Globalement, le présent texte marque, en matière pénale, un recul de la place du juge d’instruction et des droits de la défense. Il octroie aux policiers, sans garde-fous, des pouvoirs d’écoute, de géolocalisation et de perquisition pour une multitude de délits qui n’ont rien à voir avec le grand banditisme ni avec le terrorisme. Il fait ainsi entrer encore davantage l’état d’urgence dans l’état de droit.
La justice repose sur le principe de la balance entre l’accusation et la défense ; sans cet équilibre, vous n’avez plus de justice. C’est ainsi la conception même de la justice qui est menacée.

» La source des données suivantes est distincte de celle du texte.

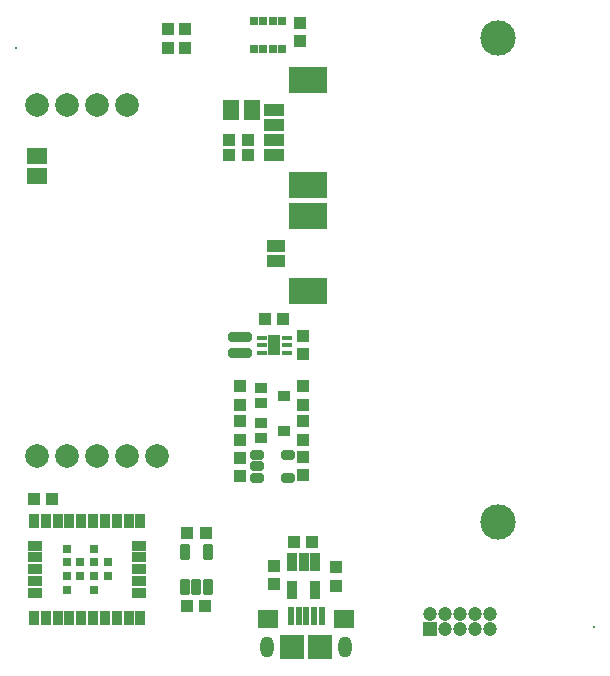
<source format=gts>
G04*
G04 #@! TF.GenerationSoftware,Altium Limited,Altium Designer,18.1.6 (161)*
G04*
G04 Layer_Color=8388736*
%FSLAX44Y44*%
%MOMM*%
G71*
G01*
G75*
%ADD46R,1.3632X1.6732*%
%ADD47R,1.1232X1.1332*%
%ADD48R,1.8032X1.6032*%
%ADD49R,2.1032X2.1032*%
%ADD50R,0.6032X1.5532*%
G04:AMPARAMS|DCode=51|XSize=2.0032mm|YSize=0.8032mm|CornerRadius=0.2516mm|HoleSize=0mm|Usage=FLASHONLY|Rotation=180.000|XOffset=0mm|YOffset=0mm|HoleType=Round|Shape=RoundedRectangle|*
%AMROUNDEDRECTD51*
21,1,2.0032,0.3000,0,0,180.0*
21,1,1.5000,0.8032,0,0,180.0*
1,1,0.5032,-0.7500,0.1500*
1,1,0.5032,0.7500,0.1500*
1,1,0.5032,0.7500,-0.1500*
1,1,0.5032,-0.7500,-0.1500*
%
%ADD51ROUNDEDRECTD51*%
%ADD52R,1.1032X0.9032*%
%ADD53R,0.9932X1.1332*%
%ADD54R,3.2032X2.3032*%
%ADD55R,1.8032X1.0032*%
%ADD56R,0.7032X0.7032*%
G04:AMPARAMS|DCode=57|XSize=1.25mm|YSize=0.8mm|CornerRadius=0.085mm|HoleSize=0mm|Usage=FLASHONLY|Rotation=270.000|XOffset=0mm|YOffset=0mm|HoleType=Round|Shape=RoundedRectangle|*
%AMROUNDEDRECTD57*
21,1,1.2500,0.6300,0,0,270.0*
21,1,1.0800,0.8000,0,0,270.0*
1,1,0.1700,-0.3150,-0.5400*
1,1,0.1700,-0.3150,0.5400*
1,1,0.1700,0.3150,0.5400*
1,1,0.1700,0.3150,-0.5400*
%
%ADD57ROUNDEDRECTD57*%
G04:AMPARAMS|DCode=58|XSize=1.25mm|YSize=0.8mm|CornerRadius=0.085mm|HoleSize=0mm|Usage=FLASHONLY|Rotation=180.000|XOffset=0mm|YOffset=0mm|HoleType=Round|Shape=RoundedRectangle|*
%AMROUNDEDRECTD58*
21,1,1.2500,0.6300,0,0,180.0*
21,1,1.0800,0.8000,0,0,180.0*
1,1,0.1700,-0.5400,0.3150*
1,1,0.1700,0.5400,0.3150*
1,1,0.1700,0.5400,-0.3150*
1,1,0.1700,-0.5400,-0.3150*
%
%ADD58ROUNDEDRECTD58*%
%ADD59R,0.8000X0.8000*%
%ADD60R,0.8400X0.4400*%
%ADD61R,1.1400X1.7400*%
G04:AMPARAMS|DCode=62|XSize=0.8032mm|YSize=1.2032mm|CornerRadius=0.1766mm|HoleSize=0mm|Usage=FLASHONLY|Rotation=270.000|XOffset=0mm|YOffset=0mm|HoleType=Round|Shape=RoundedRectangle|*
%AMROUNDEDRECTD62*
21,1,0.8032,0.8500,0,0,270.0*
21,1,0.4500,1.2032,0,0,270.0*
1,1,0.3532,-0.4250,-0.2250*
1,1,0.3532,-0.4250,0.2250*
1,1,0.3532,0.4250,0.2250*
1,1,0.3532,0.4250,-0.2250*
%
%ADD62ROUNDEDRECTD62*%
%ADD63R,1.5032X1.0032*%
G04:AMPARAMS|DCode=64|XSize=0.8532mm|YSize=1.4032mm|CornerRadius=0.1504mm|HoleSize=0mm|Usage=FLASHONLY|Rotation=180.000|XOffset=0mm|YOffset=0mm|HoleType=Round|Shape=RoundedRectangle|*
%AMROUNDEDRECTD64*
21,1,0.8532,1.1025,0,0,180.0*
21,1,0.5525,1.4032,0,0,180.0*
1,1,0.3007,-0.2763,0.5513*
1,1,0.3007,0.2763,0.5513*
1,1,0.3007,0.2763,-0.5513*
1,1,0.3007,-0.2763,-0.5513*
%
%ADD64ROUNDEDRECTD64*%
%ADD65R,0.9032X1.5032*%
%ADD66R,1.1332X0.9932*%
%ADD67R,1.6732X1.3632*%
%ADD68R,1.1332X1.1232*%
%ADD69C,0.2032*%
%ADD70O,1.1032X1.8032*%
%ADD71C,1.2032*%
%ADD72R,1.2032X1.2032*%
%ADD73C,3.0032*%
%ADD74C,2.0032*%
G54D46*
X212250Y467000D02*
D03*
X229750D02*
D03*
G54D47*
X175000Y47500D02*
D03*
X190100D02*
D03*
X265950Y101428D02*
D03*
X281050D02*
D03*
X45450Y138000D02*
D03*
X60550D02*
D03*
X241450Y290000D02*
D03*
X256550D02*
D03*
G54D48*
X308000Y36750D02*
D03*
X244000D02*
D03*
G54D49*
X288000Y12250D02*
D03*
X264000D02*
D03*
G54D50*
X289000Y39000D02*
D03*
X282500D02*
D03*
X276000D02*
D03*
X269500D02*
D03*
X263000D02*
D03*
G54D51*
X220000Y274750D02*
D03*
Y261250D02*
D03*
G54D52*
X238000Y232000D02*
D03*
Y219000D02*
D03*
X257000Y225500D02*
D03*
X238000Y202200D02*
D03*
Y189200D02*
D03*
X257000Y195700D02*
D03*
G54D53*
X210300Y442000D02*
D03*
X226700D02*
D03*
X175000Y109500D02*
D03*
X191400D02*
D03*
X210300Y429500D02*
D03*
X226700D02*
D03*
G54D54*
X277679Y492500D02*
D03*
Y404000D02*
D03*
X277750Y314250D02*
D03*
Y377750D02*
D03*
G54D55*
X248679Y467000D02*
D03*
Y454500D02*
D03*
Y442000D02*
D03*
Y429500D02*
D03*
G54D56*
X231503Y543002D02*
D03*
X239503D02*
D03*
X247503D02*
D03*
X255503D02*
D03*
X255703Y519002D02*
D03*
X247503D02*
D03*
X239503D02*
D03*
X231503D02*
D03*
G54D57*
X135500Y119750D02*
D03*
X125500D02*
D03*
X115500D02*
D03*
X105500D02*
D03*
X95500D02*
D03*
X85500D02*
D03*
X75500D02*
D03*
X65500D02*
D03*
X55500D02*
D03*
X45500D02*
D03*
Y37250D02*
D03*
X55500D02*
D03*
X65500D02*
D03*
X75500D02*
D03*
X85500D02*
D03*
X95500D02*
D03*
X105500D02*
D03*
X115500D02*
D03*
X125500D02*
D03*
X135500D02*
D03*
G54D58*
X46250Y58500D02*
D03*
Y68500D02*
D03*
Y78500D02*
D03*
Y88500D02*
D03*
Y98500D02*
D03*
X134750D02*
D03*
Y88500D02*
D03*
Y78500D02*
D03*
Y68500D02*
D03*
Y58500D02*
D03*
G54D59*
X73250Y95750D02*
D03*
Y84250D02*
D03*
Y72750D02*
D03*
Y61250D02*
D03*
X96250D02*
D03*
X84750Y72750D02*
D03*
Y84250D02*
D03*
X107750D02*
D03*
X96250Y95750D02*
D03*
Y84250D02*
D03*
Y72750D02*
D03*
X107750D02*
D03*
G54D60*
X259500Y261500D02*
D03*
Y268000D02*
D03*
Y274500D02*
D03*
X238500D02*
D03*
Y268000D02*
D03*
Y261500D02*
D03*
G54D61*
X249000Y268000D02*
D03*
G54D62*
X260500Y156000D02*
D03*
X234500Y175000D02*
D03*
Y165500D02*
D03*
Y156000D02*
D03*
X260500Y175000D02*
D03*
G54D63*
X250250Y339750D02*
D03*
Y352250D02*
D03*
G54D64*
X173500Y93250D02*
D03*
X192500D02*
D03*
Y63750D02*
D03*
X183000D02*
D03*
X173500D02*
D03*
G54D65*
X283209Y84500D02*
D03*
X273710D02*
D03*
X264209D02*
D03*
Y60500D02*
D03*
X283209D02*
D03*
G54D66*
X301000Y80698D02*
D03*
Y64298D02*
D03*
X173500Y536000D02*
D03*
Y519600D02*
D03*
X158500D02*
D03*
Y536000D02*
D03*
X220000Y217300D02*
D03*
Y233700D02*
D03*
X273000Y217300D02*
D03*
Y233700D02*
D03*
X220000Y203900D02*
D03*
Y187500D02*
D03*
X273000D02*
D03*
Y203900D02*
D03*
G54D67*
X48000Y411250D02*
D03*
Y428750D02*
D03*
G54D68*
X248500Y65950D02*
D03*
Y81050D02*
D03*
X273000Y260450D02*
D03*
Y275550D02*
D03*
X220000Y172550D02*
D03*
Y157450D02*
D03*
X273000Y173550D02*
D03*
Y158450D02*
D03*
X271000Y526000D02*
D03*
Y541100D02*
D03*
G54D69*
X520000Y30000D02*
D03*
X30000Y520000D02*
D03*
G54D70*
X243000Y12250D02*
D03*
X309000D02*
D03*
G54D71*
X431400Y41000D02*
D03*
Y28300D02*
D03*
X418700Y41000D02*
D03*
Y28300D02*
D03*
X406000Y41000D02*
D03*
Y28300D02*
D03*
X393300Y41000D02*
D03*
Y28300D02*
D03*
X380600Y41000D02*
D03*
G54D72*
Y28300D02*
D03*
G54D73*
X438500Y528500D02*
D03*
Y118500D02*
D03*
G54D74*
X124400Y471500D02*
D03*
X99000D02*
D03*
X73600D02*
D03*
X48200D02*
D03*
X124400Y174374D02*
D03*
X99000D02*
D03*
X73600D02*
D03*
X48200D02*
D03*
X149800D02*
D03*
M02*

</source>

L’article 32 étend les pouvoirs des enquêteurs au travers de l’intégration dans le droit commun des dispositifs actuellement prévus pour la seule poursuite des délits donnant lieu à une peine de prison de plus de cinq ans ou des infractions de terrorisme ou de criminalité organisée.
Les pouvoirs exceptionnels confiés aux enquêteurs dans le cadre de l’enquête de flagrance, qui sont justifiés par un crime ou par un délit qui vient d’être commis, n’ont aucune raison d’être étendus à un autre cadre juridique. En effet, ces pouvoirs ne sont justifiés que par « la conservation des indices susceptibles de disparaître et de tout ce qui peut servir à la manifestation de la vérité », conformément à l’article 54 du code de procédure pénale.
Alors qu’il serait nécessaire de réfléchir à la restriction de ce régime dérogatoire de l’enquête de flagrance à une durée strictement limitée à l’urgence, le projet de loi prévoit au contraire son extension et sa banalisation par deux moyens. Il s’agit, d’une part, de l’extension de la durée de la flagrance à seize jours lorsque la procédure porte sur un crime de droit commun ou sur une infraction prévue, entre autres, par l’article 706-73 du code précité, et, d’autre part, de l’extension de la possibilité de prolonger la flagrance à l’ensemble des infractions punies de trois ans d’emprisonnement ou plus. Or la formulation de cette disposition et la confusion de l’étude d’impact ne permettent pas d’exclure tout à fait formellement une application aux crimes de droit commun et aux infractions prévues par l’article que je viens de citer.
Pour toutes ces raisons, nous souhaitons la suppression du présent article particulièrement attentatoire aux libertés fondamentales, alors que, en parallèle, une réduction sensible de l’autorité judiciaire est à l’œuvre.